##### GIVEN RECORDS #####

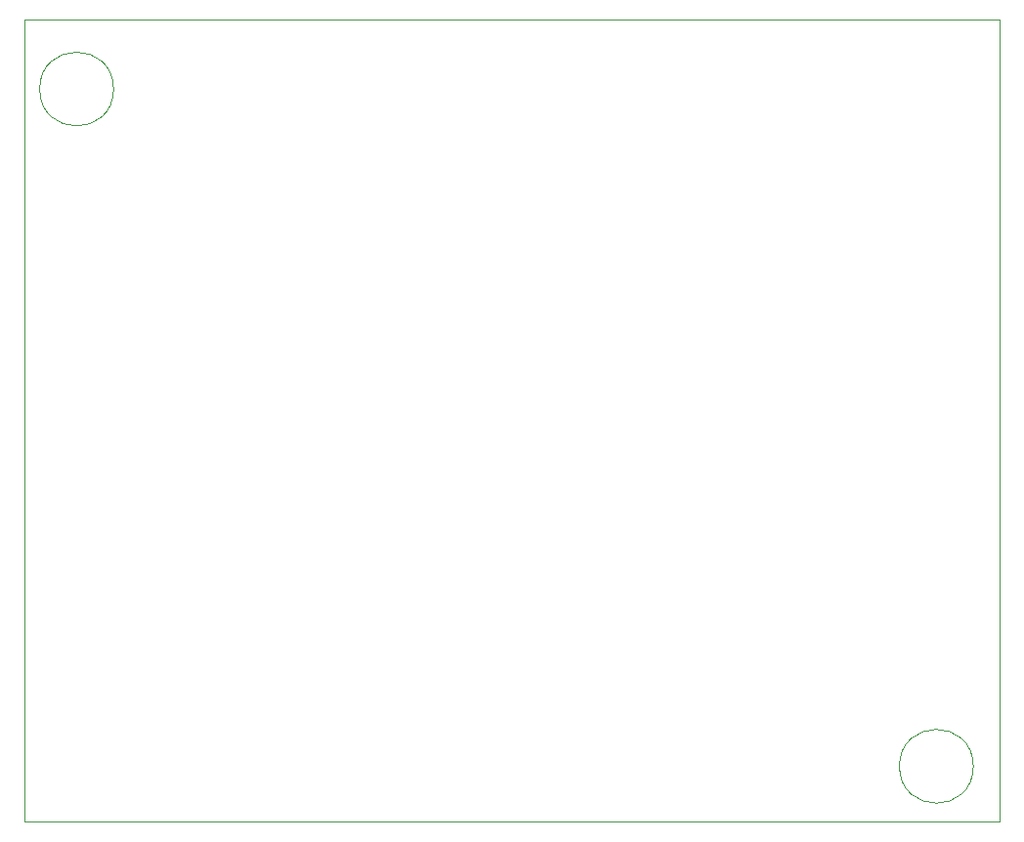
<source format=gm1>
%TF.GenerationSoftware,KiCad,Pcbnew,9.0.7*%
%TF.CreationDate,2026-01-23T14:09:22+01:00*%
%TF.ProjectId,galvoexpress,67616c76-6f65-4787-9072-6573732e6b69,rev?*%
%TF.SameCoordinates,Original*%
%TF.FileFunction,Profile,NP*%
%FSLAX46Y46*%
G04 Gerber Fmt 4.6, Leading zero omitted, Abs format (unit mm)*
G04 Created by KiCad (PCBNEW 9.0.7) date 2026-01-23 14:09:22*
%MOMM*%
%LPD*%
G01*
G04 APERTURE LIST*
%TA.AperFunction,Profile*%
%ADD10C,0.050000*%
%TD*%
G04 APERTURE END LIST*
D10*
X135701562Y-110201562D02*
G75*
G02*
X129298438Y-110201562I-3201562J0D01*
G01*
X129298438Y-110201562D02*
G75*
G02*
X135701562Y-110201562I3201562J0D01*
G01*
X61201562Y-51500000D02*
G75*
G02*
X54798438Y-51500000I-3201562J0D01*
G01*
X54798438Y-51500000D02*
G75*
G02*
X61201562Y-51500000I3201562J0D01*
G01*
X53500000Y-45500000D02*
X138000000Y-45500000D01*
X138000000Y-115000000D01*
X53500000Y-115000000D01*
X53500000Y-45500000D01*
M02*

</source>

#####

(PROBLEM DESCRIPTION) When a line in the material above includes the word "LIST", copy that line.

(TASK SOLUTION)
G04 APERTURE LIST*
G04 APERTURE END LIST*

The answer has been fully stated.